## Aim of the exercise
For the records below, print the lines from the line with "vfov_deg: 73.7" through the line with "exposure_s: 1/160" exactly as written; include both end lines and exclude the rest.

## Given information

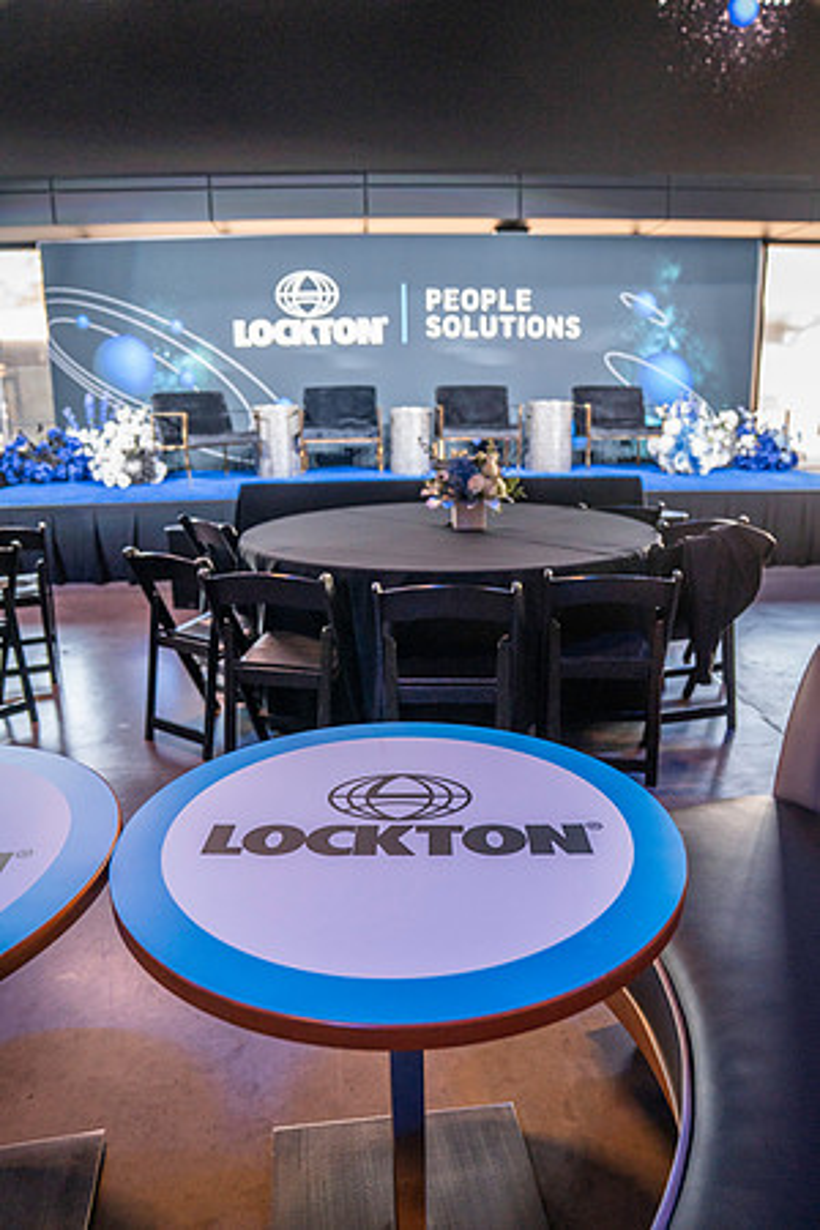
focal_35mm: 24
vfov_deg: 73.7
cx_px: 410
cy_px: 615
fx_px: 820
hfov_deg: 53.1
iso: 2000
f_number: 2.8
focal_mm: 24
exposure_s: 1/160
==
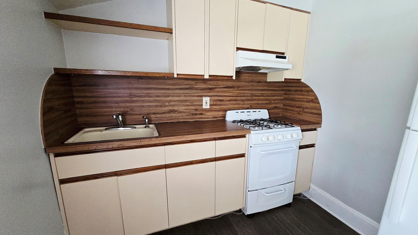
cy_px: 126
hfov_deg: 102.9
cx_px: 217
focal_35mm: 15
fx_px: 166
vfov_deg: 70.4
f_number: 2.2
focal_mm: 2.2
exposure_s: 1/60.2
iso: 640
* * *
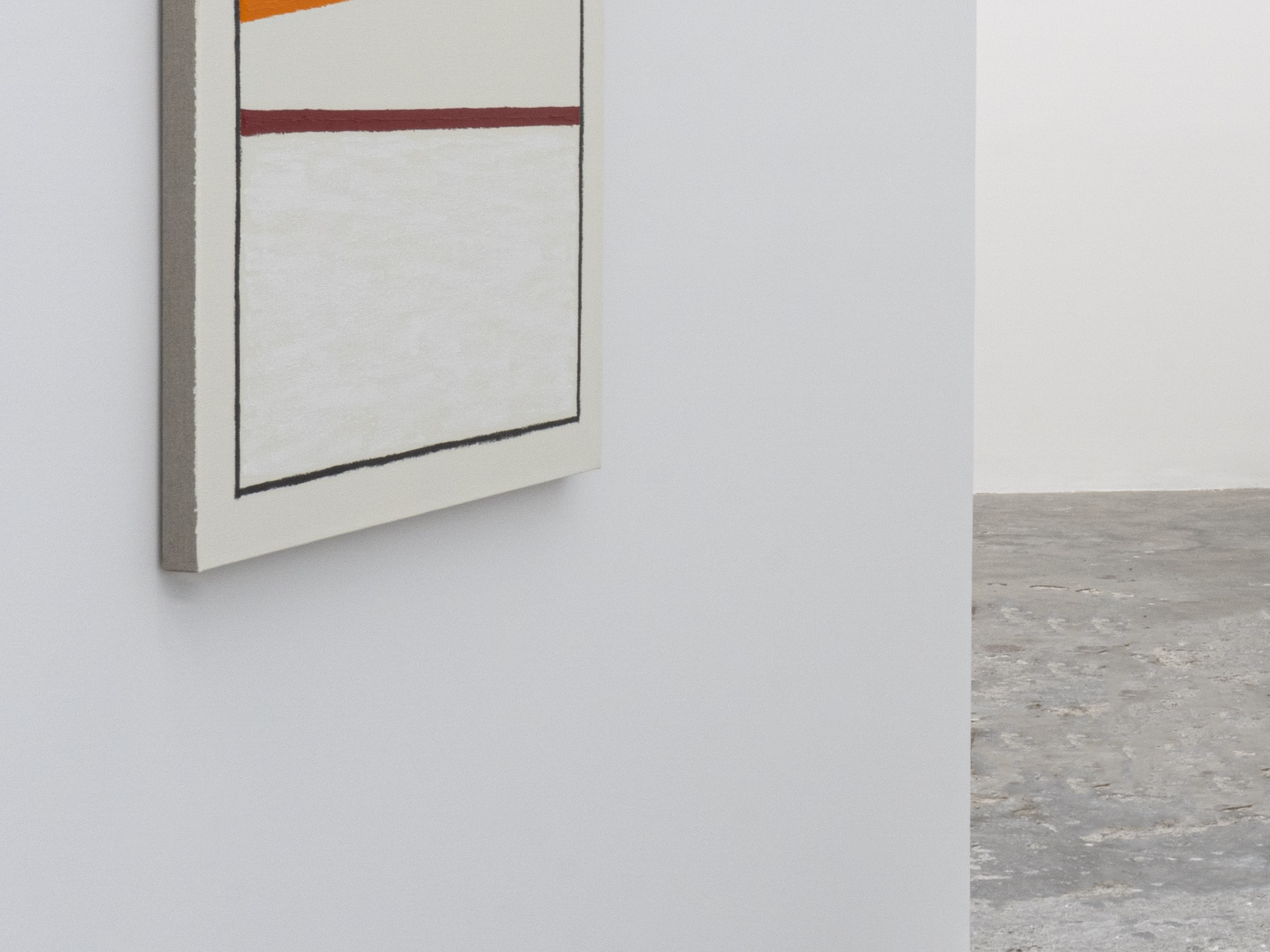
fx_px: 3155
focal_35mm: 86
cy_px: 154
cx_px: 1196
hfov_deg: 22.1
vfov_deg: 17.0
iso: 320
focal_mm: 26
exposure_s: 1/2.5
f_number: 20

## The answer
vfov_deg: 73.7
cx_px: 410
cy_px: 615
fx_px: 820
hfov_deg: 53.1
iso: 2000
f_number: 2.8
focal_mm: 24
exposure_s: 1/160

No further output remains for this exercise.